Hebatullah also stated that now the Committees have started asking for RSVP in the events from the organisers so that there won’t be any wastage of food and time. Food is prepared in the required quantity only. 

The Dana Committee complements community kitchens by implementing a system that minimizes food preparation based on expected attendance, ensuring that any surplus is properly packaged and distributed to those in need. “The principle of not wasting food is deeply ingrained in our culture,” Hebatulla noted, emphasizing the community’s commitment to sustainability and compassion.
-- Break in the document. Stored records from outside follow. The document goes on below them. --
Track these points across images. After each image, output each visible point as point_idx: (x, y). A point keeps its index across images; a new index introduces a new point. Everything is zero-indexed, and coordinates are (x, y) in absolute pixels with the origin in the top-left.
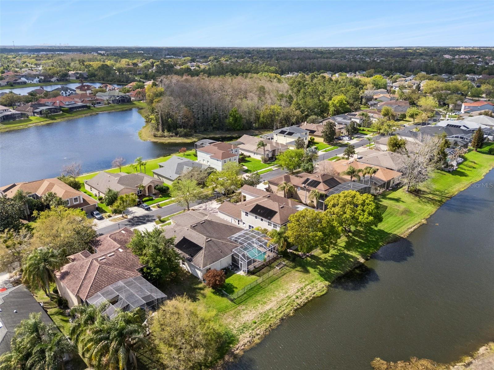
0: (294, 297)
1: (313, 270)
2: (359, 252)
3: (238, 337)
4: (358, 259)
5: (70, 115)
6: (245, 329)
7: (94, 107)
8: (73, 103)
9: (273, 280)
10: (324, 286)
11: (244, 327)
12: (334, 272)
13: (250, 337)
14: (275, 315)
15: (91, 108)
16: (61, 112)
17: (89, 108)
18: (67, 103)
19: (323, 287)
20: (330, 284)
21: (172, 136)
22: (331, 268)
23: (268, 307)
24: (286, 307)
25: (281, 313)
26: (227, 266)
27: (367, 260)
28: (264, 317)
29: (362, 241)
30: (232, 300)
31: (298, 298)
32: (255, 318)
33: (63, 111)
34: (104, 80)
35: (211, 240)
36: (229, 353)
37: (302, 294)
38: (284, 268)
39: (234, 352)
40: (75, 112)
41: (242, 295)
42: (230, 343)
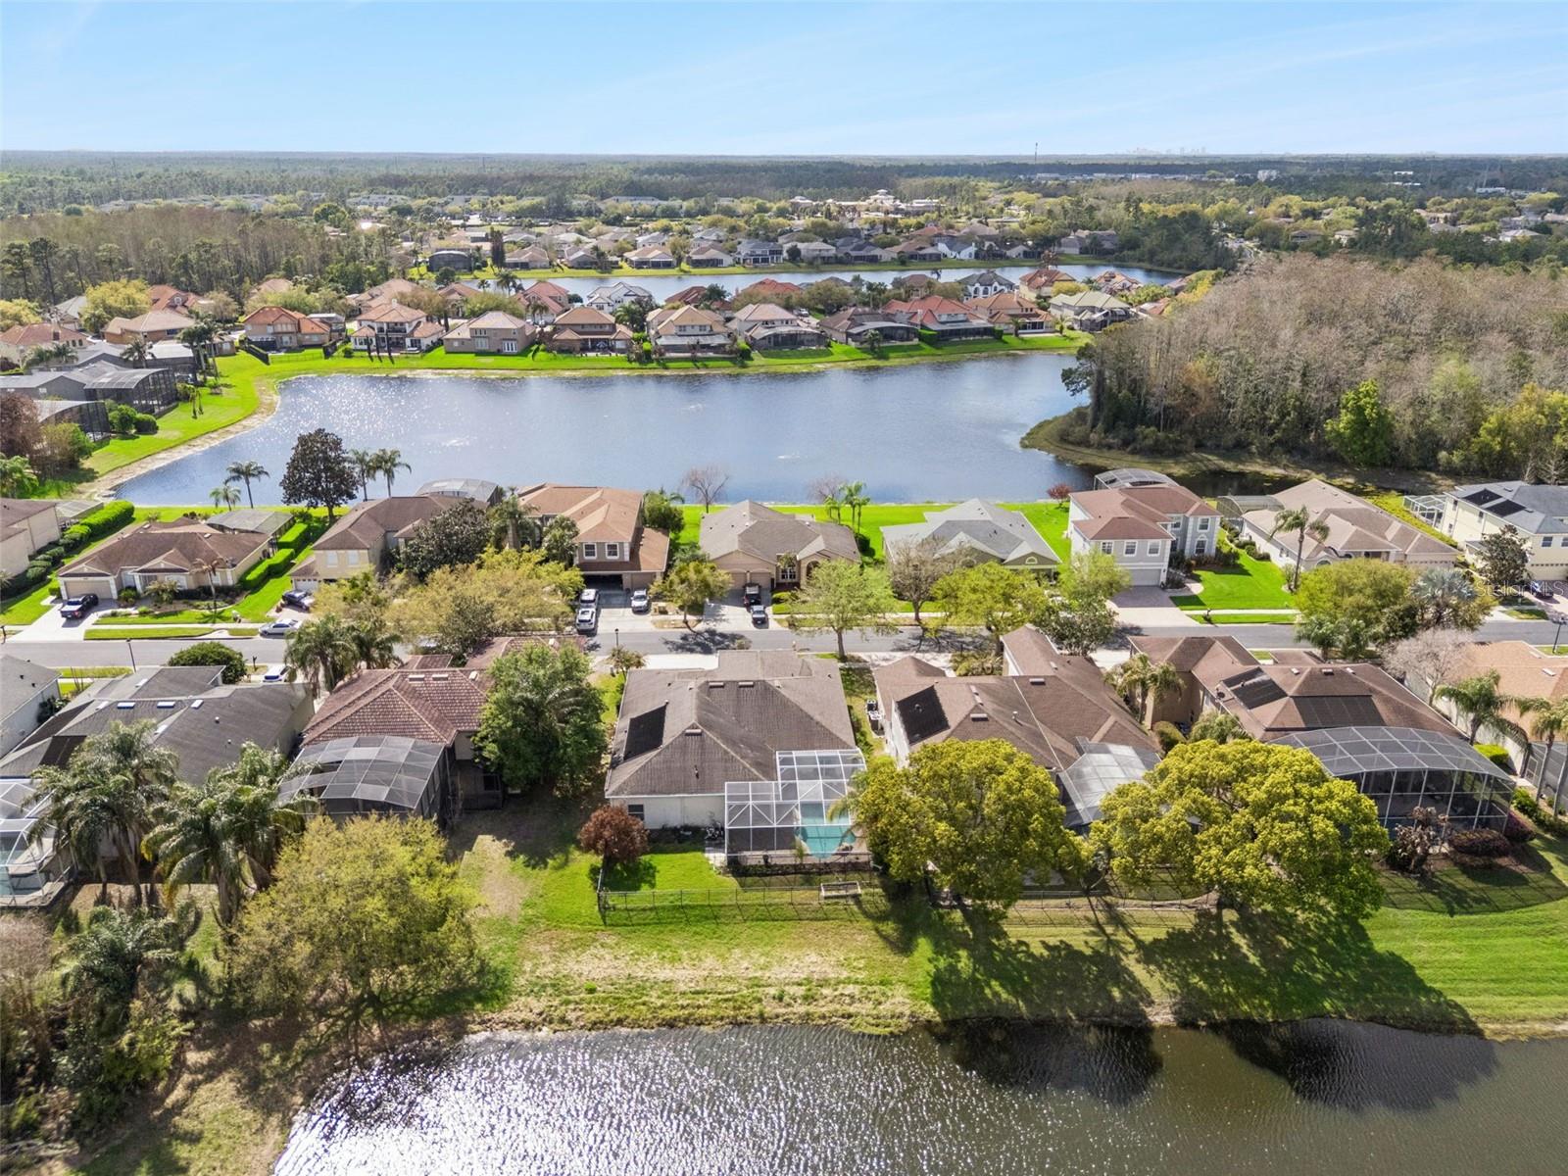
0: (773, 991)
1: (930, 954)
2: (1184, 983)
3: (514, 997)
4: (1151, 1003)
5: (934, 351)
6: (550, 990)
7: (1017, 335)
8: (961, 317)
9: (769, 916)
10: (908, 1013)
11: (553, 985)
12: (996, 994)
13: (541, 1014)
14: (659, 1003)
15: (1004, 337)
16: (916, 341)
17: (997, 335)
18: (944, 318)
19: (901, 1015)
20: (938, 1019)
21: (1110, 447)
22: (996, 979)
23: (664, 973)
24: (718, 1001)
25: (683, 1007)
26: (707, 822)
27: (1186, 1023)
28: (630, 990)
29: (1253, 959)
30: (604, 908)
31: (781, 999)
32: (604, 979)
33: (921, 338)
34: (1151, 261)
35: (700, 734)
36: (454, 1019)
37: (805, 998)
38: (842, 901)
39: (468, 1022)
40: (956, 344)
41: (644, 910)
42: (480, 999)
As food loss and waste present significant global challenges, the United Nations reports that about 13.2% of food produced is lost before it reaches consumers, while an additional 19% is wasted in households and food services. This waste not only squanders resources but also contributes to climate change and food insecurity.

The Dawoodi Bohra initiative has grown through awareness campaigns, including posters in community dining halls and engaging activities like quizzes with incentives. These creative methods help spread the message of food conservation at both communal and individual levels.

Hebatulla explained how the initiative gained international recognition. Following a presentation to the late Syedna Mohammed Burhanuddin, the movement’s vision expanded, leading to global outreach via videos and online sessions that encouraged other cities to establish their own Dana Committees.

The program operates in three phases: estimating food needs before events, promoting mindful consumption during meals, and ensuring leftover food is distributed after dining. With its blend of cultural values and innovative strategies, the Dawoodi Bohra community’s initiative exemplifies a commitment to sustainability that resonates worldwide.